BLANTERORIONv101

Uang Pelicin dan Orang Dalam: Penghambat Kemajuan Dunia Kerja Indonesia

7 September 2025

cari kerja uang pelicin dan orang dalam
Alih-alih menilai calon pekerja berdasarkan kapabilitas, pengalaman, dan skill, banyak perusahaan justru terjebak dalam budaya transaksional.
satuspirit.my.id - Dunia kerja di Indonesia menghadapi persoalan serius yang sering luput dari perhatian: praktik uang pelicin dan penggunaan orang dalam dalam proses rekrutmen. Fenomena ini sudah lama menjadi rahasia umum, namun dampaknya sangat merusak bagi perusahaan maupun pencari kerja.

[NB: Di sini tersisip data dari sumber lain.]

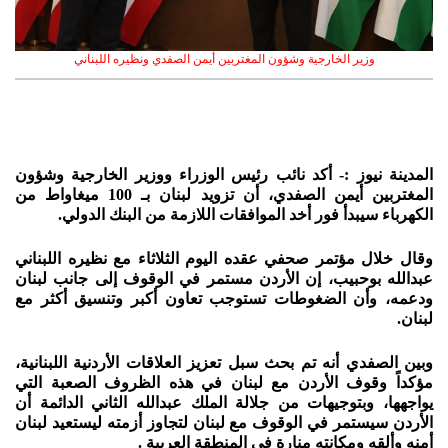
وزير الخارجية وشؤون المغتربين أيمن الصفدي ونظيره اللبناني
المدينة نيوز :- أكد نائب رئيس الوزراء ووزير الخارجية وشؤون
المغتربين أيمن الصفدي، أن تزويد لبنان بـ 100 ميغاواط من
الكهرباء سيبدأ فور أخد الموافقات اللازمة من البنك الدولي.
وقال خلال مؤتمر صحفي عقده اليوم الثلاثاء مع نظيره اللبناني
عبدالله بوحبيب، إن الأردن مستمر في الوقوف إلى جانب لبنان
ودعمه، وأن الضغوطات تستوجب تعاون أكبر وتنسيق أكثر مع
لبنان.
وبين الصفدي أنه تم بحث سبل تعزيز العلاقات الأردنية اللبنانية،
مؤكداً وقوف الأردن مع لبنان في هذه الظروف الصعبة التي
يواجهها، وبتوجيهات من جلالة الملك عبدالله الثاني الدائمة أن
الأردن سيستمر في الوقوف مع لبنان لتجاوز أزمته ليستعيد لبنان
أمنه وألقه ومكانته منارة في المنطقة العربية .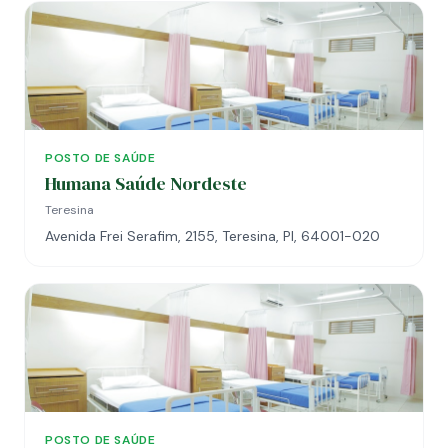
POSTO DE SAÚDE
Humana Saúde Nordeste
Teresina
Avenida Frei Serafim, 2155, Teresina, PI, 64001-020
POSTO DE SAÚDE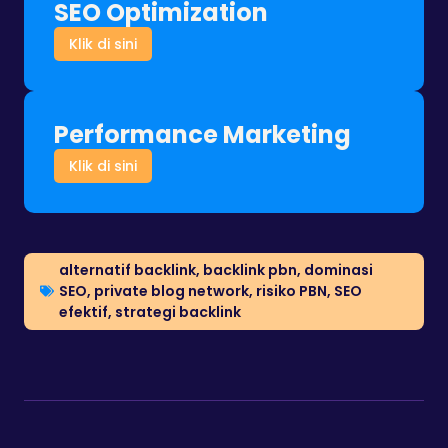
SEO Optimization
Klik di sini
Performance Marketing
Klik di sini
alternatif backlink
,
backlink pbn
,
dominasi
SEO
,
private blog network
,
risiko PBN
,
SEO
efektif
,
strategi backlink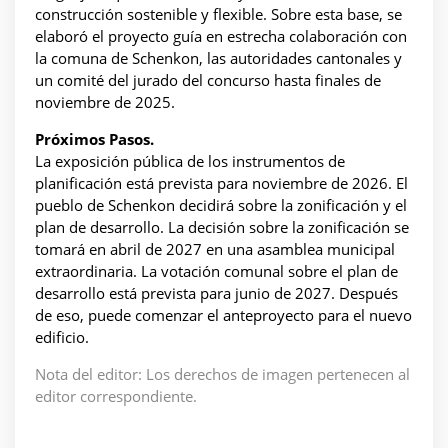
construcción sostenible y flexible. Sobre esta base, se
elaboró el proyecto guía en estrecha colaboración con
la comuna de Schenkon, las autoridades cantonales y
un comité del jurado del concurso hasta finales de
noviembre de 2025.
Próximos Pasos.
La exposición pública de los instrumentos de
planificación está prevista para noviembre de 2026. El
pueblo de Schenkon decidirá sobre la zonificación y el
plan de desarrollo. La decisión sobre la zonificación se
tomará en abril de 2027 en una asamblea municipal
extraordinaria. La votación comunal sobre el plan de
desarrollo está prevista para junio de 2027. Después
de eso, puede comenzar el anteproyecto para el nuevo
edificio.
Nota del editor: Los derechos de imagen pertenecen al
editor correspondiente.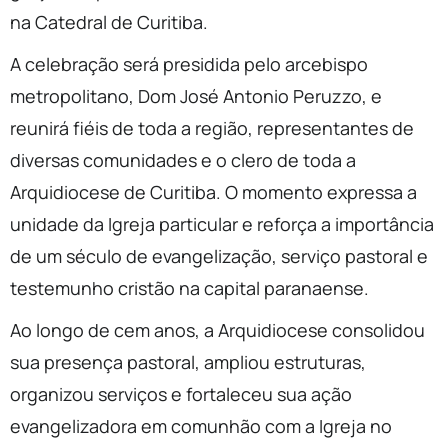
na Catedral de Curitiba.
A celebração será presidida pelo arcebispo
metropolitano, Dom José Antonio Peruzzo, e
reunirá fiéis de toda a região, representantes de
diversas comunidades e o clero de toda a
Arquidiocese de Curitiba. O momento expressa a
unidade da Igreja particular e reforça a importância
de um século de evangelização, serviço pastoral e
testemunho cristão na capital paranaense.
Ao longo de cem anos, a Arquidiocese consolidou
sua presença pastoral, ampliou estruturas,
organizou serviços e fortaleceu sua ação
evangelizadora em comunhão com a Igreja no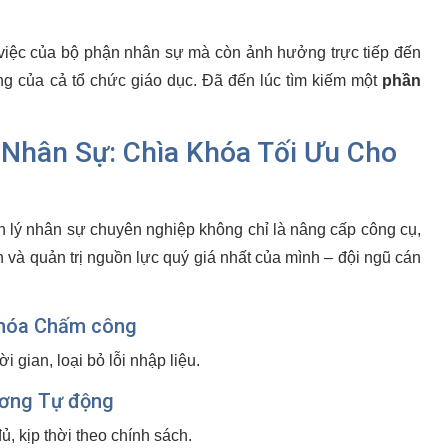
việc của bộ phận nhân sự mà còn ảnh hưởng trực tiếp đến
ng của cả tổ chức giáo dục. Đã đến lúc tìm kiếm một
phần
 Nhân Sự: Chìa Khóa Tối Ưu Cho
 lý nhân sự chuyên nghiệp không chỉ là nâng cấp công cụ,
và quản trị nguồn lực quý giá nhất của mình – đội ngũ cán
hóa Chấm công
i gian, loại bỏ lỗi nhập liệu.
ương Tự động
ủ, kịp thời theo chính sách.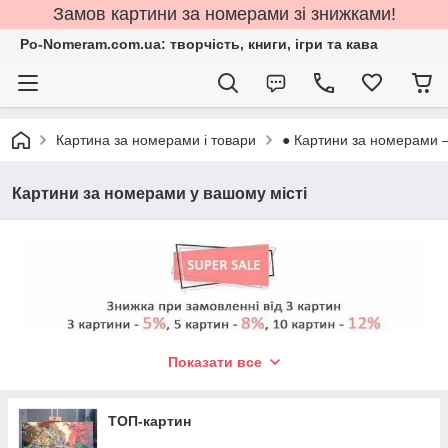
Замов картини за номерами зі знижками!
Po-Nomeram.com.ua: творчість, книги, ігри та кава
Картина за номерами і товари
● Картини за номерами 
Картини за номерами у вашому місті
Показати все
ТОП-картин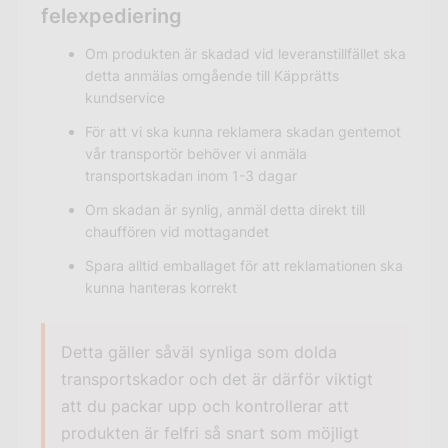
felexpediering
Om produkten är skadad vid leveranstillfället ska
detta anmälas omgående till Käpprätts
kundservice
För att vi ska kunna reklamera skadan gentemot
vår transportör behöver vi anmäla
transportskadan inom 1-3 dagar
Om skadan är synlig, anmäl detta direkt till
chauffören vid mottagandet
Spara alltid emballaget för att reklamationen ska
kunna hanteras korrekt
Detta gäller såväl synliga som dolda
transportskador och det är därför viktigt
att du packar upp och kontrollerar att
produkten är felfri så snart som möjligt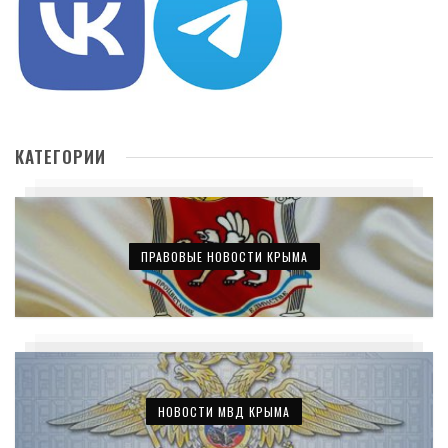
КАТЕГОРИИ
ПРАВОВЫЕ НОВОСТИ КРЫМА
НОВОСТИ МВД КРЫМА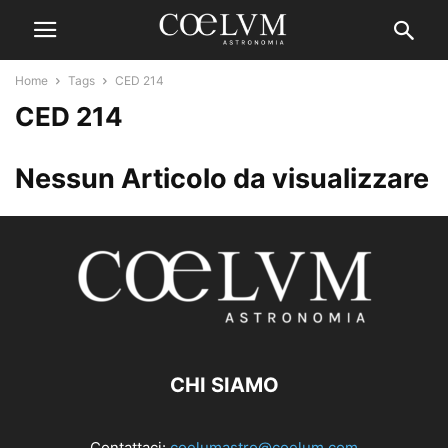
Home
Tags
CED 214
CED 214
Nessun Articolo da visualizzare
CHI SIAMO
Contattaci:
coelumastro@coelum.com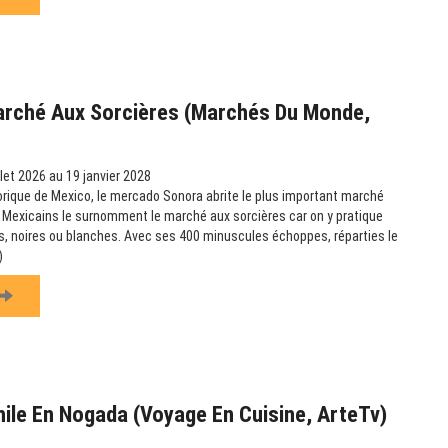
arché Aux Sorcières (Marchés Du Monde,
llet 2026 au 19 janvier 2028
orique de Mexico, le mercado Sonora abrite le plus important marché
 Mexicains le surnomment le marché aux sorcières car on y pratique
, noires ou blanches. Avec ses 400 minuscules échoppes, réparties le
)
hile En Nogada (Voyage En Cuisine, ArteTv)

Alih-alih menilai calon pekerja berdasarkan kapabilitas, pengalaman, dan skill, banyak perusahaan justru terjebak dalam budaya transaksional. “Kalau ada uang, bisa masuk. Kalau ada orang dalam, lebih cepat diterima.” Pola seperti ini pada akhirnya menciptakan lingkaran setan yang merugikan semua pihak.

Dampak Praktik Uang Pelicin dan Orang Dalam dapat Menurunkan kualitas perusahaan – Pekerja yang direkrut bukan karena keahliannya, melainkan karena kedekatan atau uang sogokan. Menghalangi kandidat berkualitas – Pencari kerja yang sebenarnya punya kompetensi tinggi justru tersingkir. Menciptakan budaya kerja tidak sehat – Karyawan yang diterima dengan cara curang cenderung tidak loyal dan kurang produktif. Menghambat inovasi dan pertumbuhan perusahaan – Karena posisi penting tidak ditempati oleh orang yang tepat.

Baca Juga : https://www.satuspirit.my.id/2025/09/mencari-kerja-indonesia-syarat-tidak-relevan.html

Seorang pekerja bernama Rudy Hamsari berbagi pengalamannya. Suatu waktu dia sedang mencari kerja, ada perusahaan yang membuka lowongan. Namun pada akhirnya ia harus menerima kenyataan pahit, diminta uang meski secara kualifikasi sesuai yang dibutuhkan.

“Saya kecewa dan sedih. Orang yang butuh kerja malah harus bayar dulu sebelum kerja. Saya sendiri pernah melihat teman saya yang tidak punya skill, tapi diterima di perusahaan dengan gaji besar karena ada orang dalam. Sementara saya dan banyak orang lain yang punya kemampuan justru ditolak.”katanya.

Baca Juga : https://www.satuspirit.my.id/2025/08/demo-dpr-ri-isu-kenaikan-gaji-dan-kompensasi-rumah.html

Pria kelahiran 1999 ini, menilai jika praktek liar dan tak bermartabaat ini terus terjadi ia yakin perusahaan di Indonesia tidak akan maju dan pengangguran akan terus bertambah.

"Mestinya perusahaan mengawasi ketat rekrutmen karyawan agr para calo tidak bekembang biak. Praktek ini saya kira tidak hanya di swasta tapi juga negeri. Harus ada ketegasan dan kepastian hukum," tandasnya kesal.

Pernyataan Rudy ini menggambarkan bagaimana ketidakadilan dalam rekrutmen sudah menjadi realita pahit bagi banyak pencari kerja di Indonesia.

Harapan untuk Perubahan

Untuk memutus rantai budaya ini, ada beberapa langkah penting yang bisa dilakukan: Transparansi rekrutmen: Perusahaan harus membuka proses seleksi yang jelas, adil, dan berbasis merit. Penegakan hukum: Pemerintah perlu memperketat regulasi dan menindak tegas praktik jual-beli jabatan di dunia kerja. Pendidikan moral dan etika kerja: Baik perusahaan maupun pencari kerja harus didorong untuk menjunjung integritas. Membangun budaya profesionalisme: Penilaian harus fokus pada kompetensi, pengalaman, dan integritas, bukan faktor non-teknis.

Jika praktik ini diberantas, maka perusahaan akan berkembang lebih sehat, dan pencari kerja pun memiliki peluang yang lebih adil.